Двадцать пять арестантов остались запертыми со всех сторон в предбаннике. Они держали в руках только носовые платки или заменяющие их куски разорванных сорочек. Те из них, чья худоба всё же сохранила ещё тонкий слой дублёного мяса в той непритязательной части тела, посредством которой природа наградила нас счастливым даром сидеть – те счастливчики сидели на тёплых каменных скамьях, выложенных изумрудными и малиново-коричневыми изразцами. (Бутырские бани по роскоши оформления далеко оставляют позади себя Сандуновские, и, говорят, некотрые любознательные иностранцы специально предавали себя в руки ЧеКа, чтобы только помыться в этих банях.) Другие же арестанты, исхудавшие до того, что не могли уже сидеть иначе, как на мягком, – ходили из конца в конец предбанника, не закрывая своей срамоты и жаркими спорами пытаясь проникнуть за завесу происходящего.
Давно уж их воображенье Алкало пи-щи роковой.
Однако, их столько часов продержали в предбаннике, что споры утихли, тела покрылись пупырышками, а желудки, привыкшие с десяти часов вечера ко сну, тоскливо взывали о наполнении. Среди арестантов победила партия пессимистов, утверждавших, что через решётки в стенах и в полу уже втекает отравленный газ, и сейчас все они умрут. Некоторым уже стало дурно от явного запаха газа.
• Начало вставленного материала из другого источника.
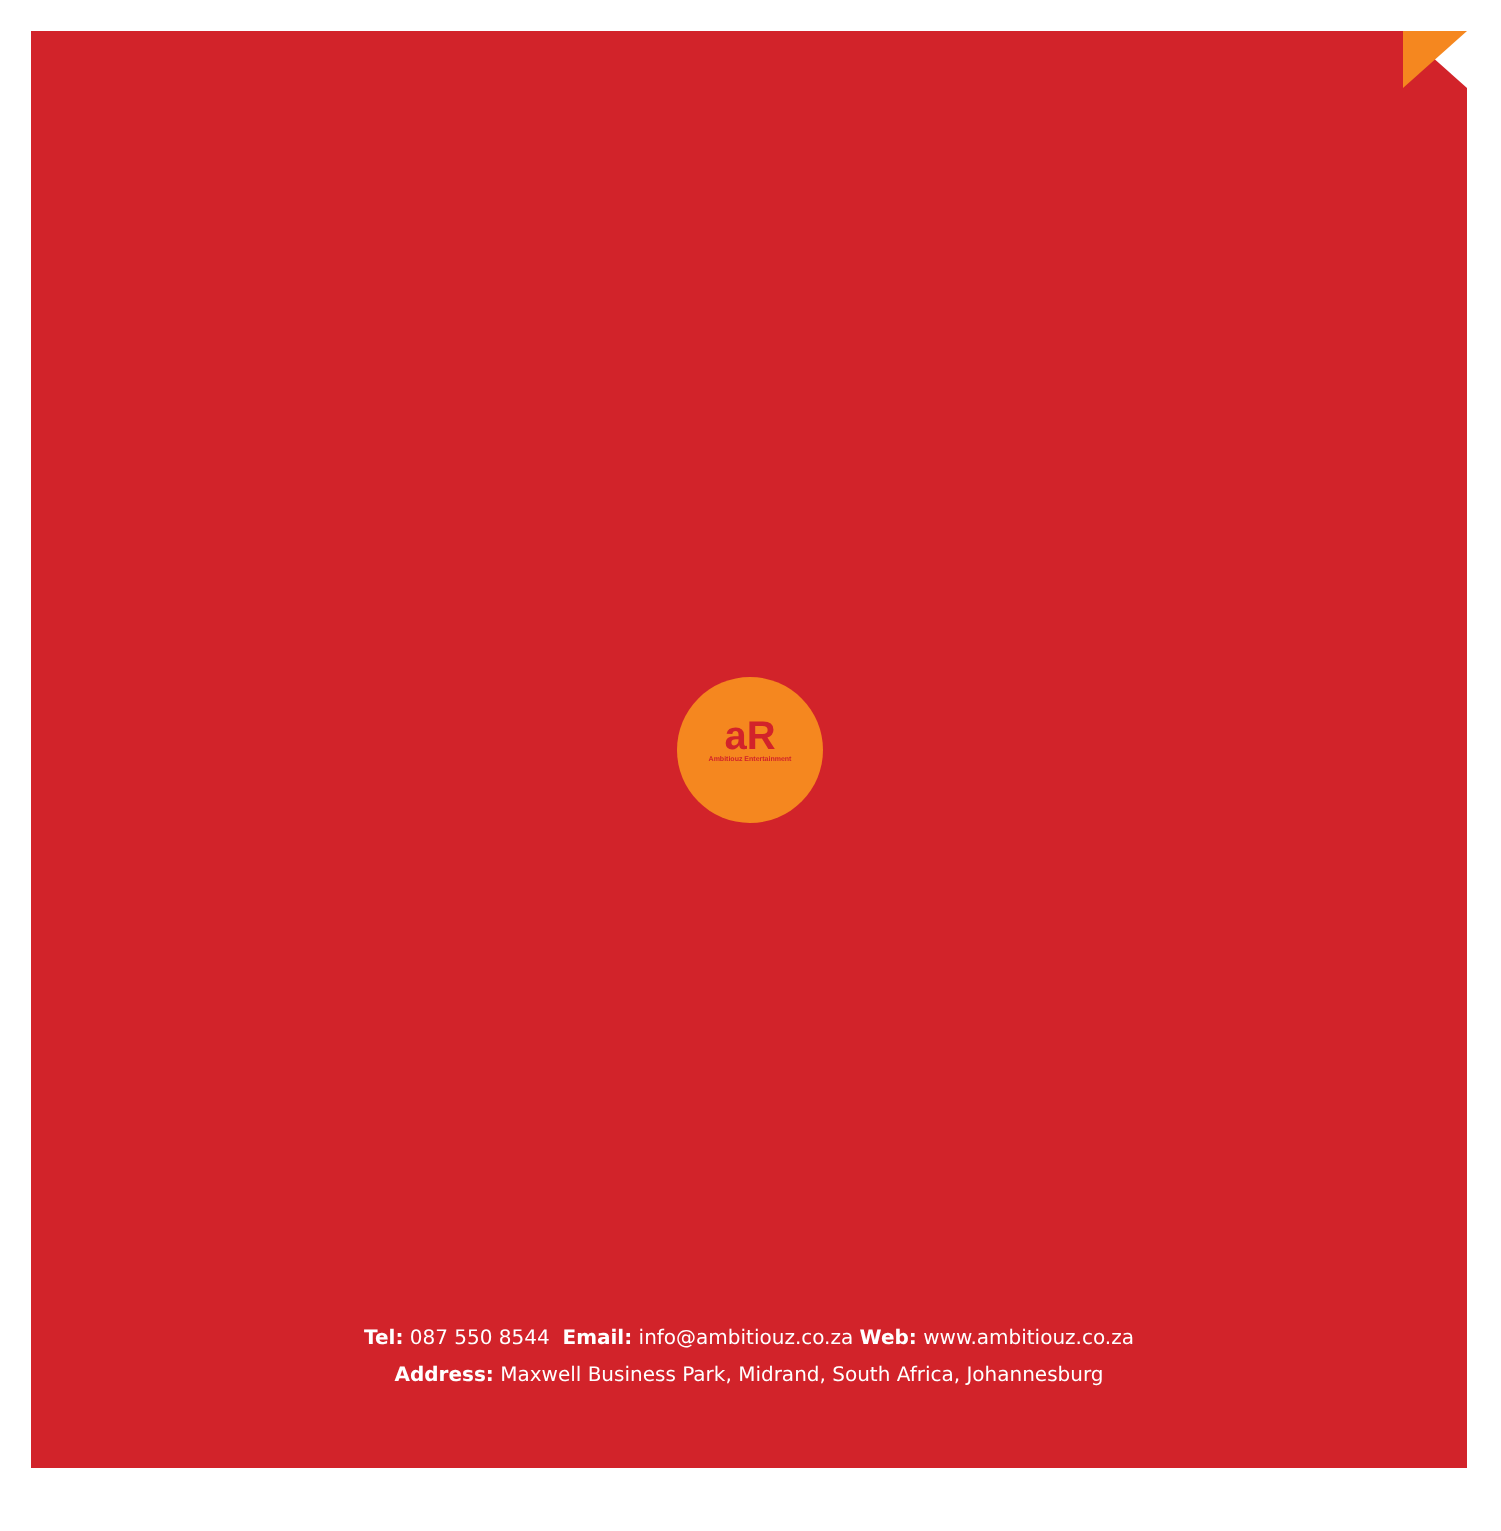aR
Ambitiouz Entertainment
Tel: 087 550 8544 Email: info@ambitiouz.co.za Web: www.ambitiouz.co.za
Address: Maxwell Business Park, Midrand, South Africa, Johannesburg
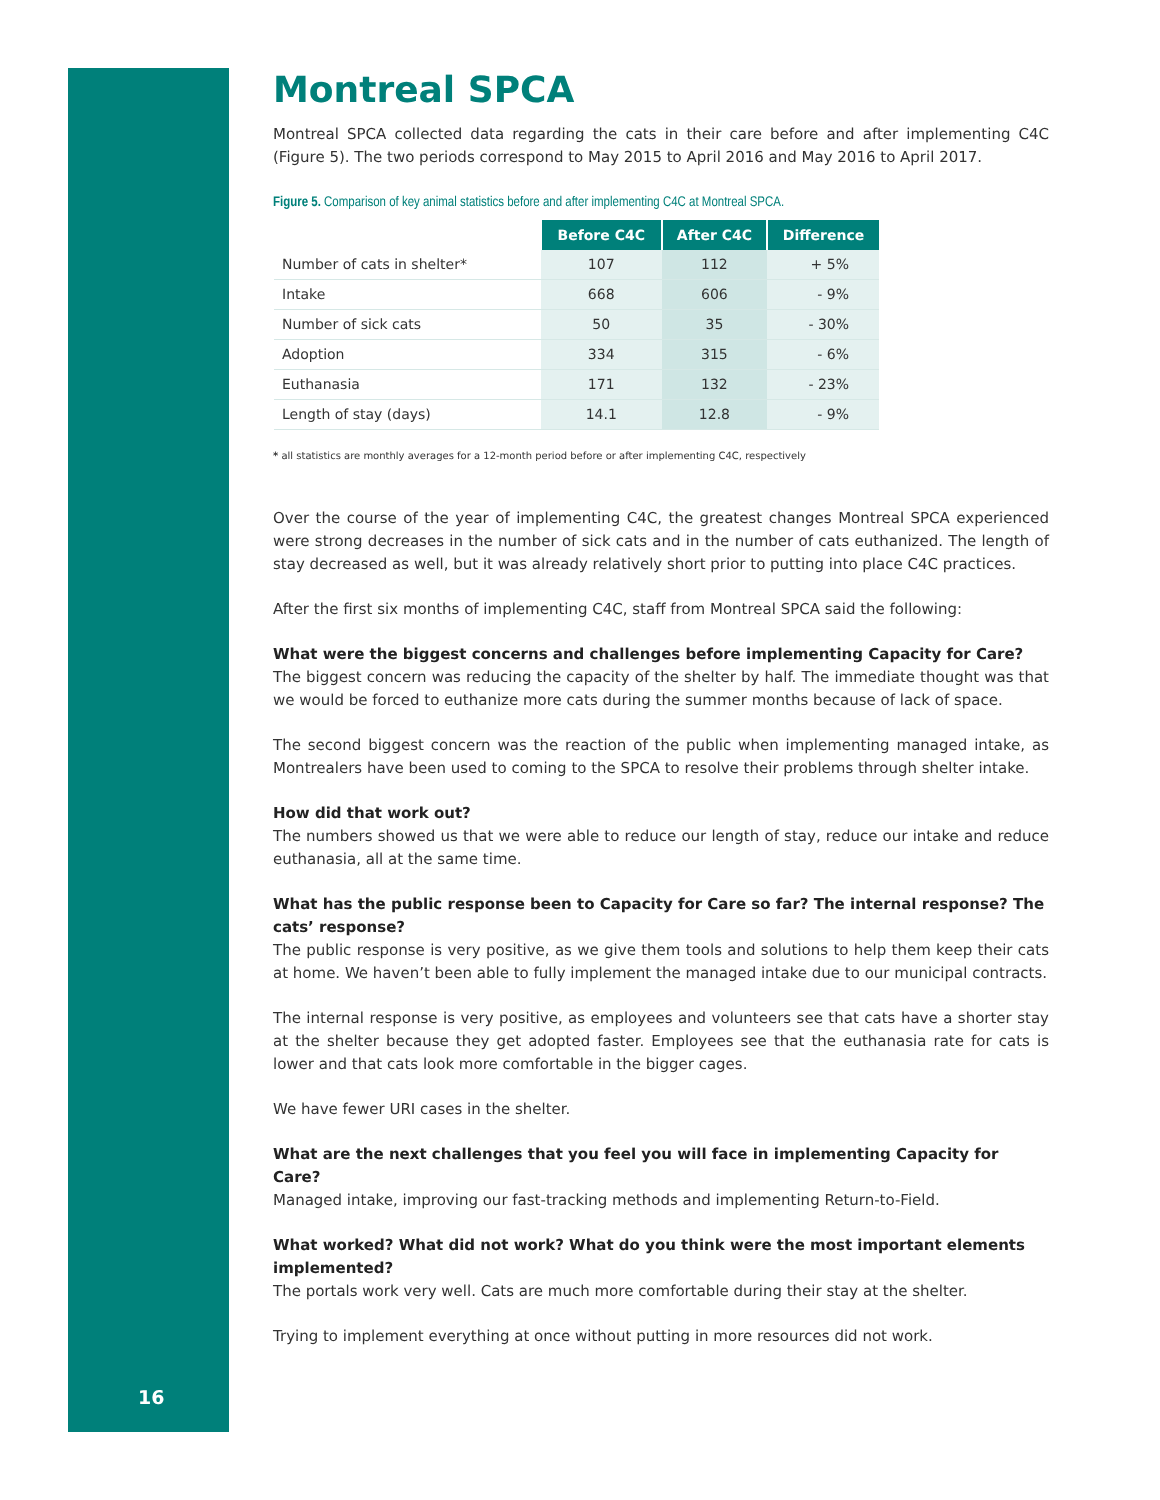Montreal SPCA
Montreal SPCA collected data regarding the cats in their care before and after implementing C4C (Figure 5). The two periods correspond to May 2015 to April 2016 and May 2016 to April 2017.
Figure 5. Comparison of key animal statistics before and after implementing C4C at Montreal SPCA.
| | Before C4C | After C4C | Difference |
| --- | --- | --- | --- |
| Number of cats in shelter* | 107 | 112 | + 5% |
| Intake | 668 | 606 | - 9% |
| Number of sick cats | 50 | 35 | - 30% |
| Adoption | 334 | 315 | - 6% |
| Euthanasia | 171 | 132 | - 23% |
| Length of stay (days) | 14.1 | 12.8 | - 9% |
* all statistics are monthly averages for a 12-month period before or after implementing C4C, respectively
Over the course of the year of implementing C4C, the greatest changes Montreal SPCA experienced were strong decreases in the number of sick cats and in the number of cats euthanized. The length of stay decreased as well, but it was already relatively short prior to putting into place C4C practices.
After the first six months of implementing C4C, staff from Montreal SPCA said the following:
What were the biggest concerns and challenges before implementing Capacity for Care?
The biggest concern was reducing the capacity of the shelter by half. The immediate thought was that we would be forced to euthanize more cats during the summer months because of lack of space.
The second biggest concern was the reaction of the public when implementing managed intake, as Montrealers have been used to coming to the SPCA to resolve their problems through shelter intake.
How did that work out?
The numbers showed us that we were able to reduce our length of stay, reduce our intake and reduce euthanasia, all at the same time.
What has the public response been to Capacity for Care so far? The internal response? The cats’ response?
The public response is very positive, as we give them tools and solutions to help them keep their cats at home. We haven’t been able to fully implement the managed intake due to our municipal contracts.
The internal response is very positive, as employees and volunteers see that cats have a shorter stay at the shelter because they get adopted faster. Employees see that the euthanasia rate for cats is lower and that cats look more comfortable in the bigger cages.
We have fewer URI cases in the shelter.
What are the next challenges that you feel you will face in implementing Capacity for Care?
Managed intake, improving our fast-tracking methods and implementing Return-to-Field.
What worked? What did not work? What do you think were the most important elements implemented?
The portals work very well. Cats are much more comfortable during their stay at the shelter.
Trying to implement everything at once without putting in more resources did not work.
16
Но загремела дверь – и всё переменилось! Не вошли, как всегда, два надзирателя в грязных халатах с засоренными машинками для стрижки овец и не швырнули пары тупейших в мире ножниц для того, чтобы переламывать ими ногти, – нет! – четыре парикмахерских подмастерья ввезли на колесиках четыре зеркальные стойки с одеколоном, фиксатуаром, лаком для ногтей и даже театральными париками. И четыре очень почтенных дородных мастера, из них два армянина, вошли следом. А в парикмахерской, тут же, за дверью, арестантам не только не стригли лобков, изо всех сил нажимая стригущими плоскостями на нежные места, – но пудрили лобки розовой пудрой. Легчайшим полётом бритв касались измождённых арестантских ланит и щекотали в ухо шёпотом:
«Не беспокоит?» Их голов не только не стригли наголо, но даже предлагали парики. Их подбородков не только не скальпировали, но оставляли по желанию клиентов начатки будущих бород и бакенбардов. А парикмахерские подмастерья, распростёртые ниц, тем временем обрезали им ногти на ногах. Наконец, в дверях бани им не влили в ладони по двадцать грамм растекающегося вонючего мыла, а стоял сержант и под расписку выдавал каждому губку, дщерь коралловых островов, и полновесный кусок туалетного мыла «Фея сирени».
После этого, как всегда, их заперли в бане и дали мыться всласть. Но арестантам было не до мытья. Их споры были горячей бутырского кипятка. Теперь среди них победила партия оптимистов, утверждавших, что Сталин и Берия бежали в Китай, Молотов и Каганович перешли в католичество, в России временное социал-демократическое правительство, и уже идут выборы в Учредительное Собрание.
Тут с каноническим грохотом была открыта всем вам известная выходная дверь бани – ив фиолетовом вестибюле их ждали самые невероятные события: каждому выдавалось мохнатое полотенце и… по полной миске овсяной каши, что соответствует шестидневной порции лагерного работяги! Арестанты бросили полотенца на пол и с изумительной быстротой без ложек и других приспособлений поглотили кашу. Даже присутствовавший при этом старый тюремный майор удивился и велел принести ещё по миске каши. Съели и ещё по миске. Что было после – никто из вас никогда не угадает. Принесли не мороженую, не гнилую, не чёрную – да просто, можно сказать, съедобную картошку.
– Это исключено! – запротестовали слушатели. – Это уже неправдоподобно!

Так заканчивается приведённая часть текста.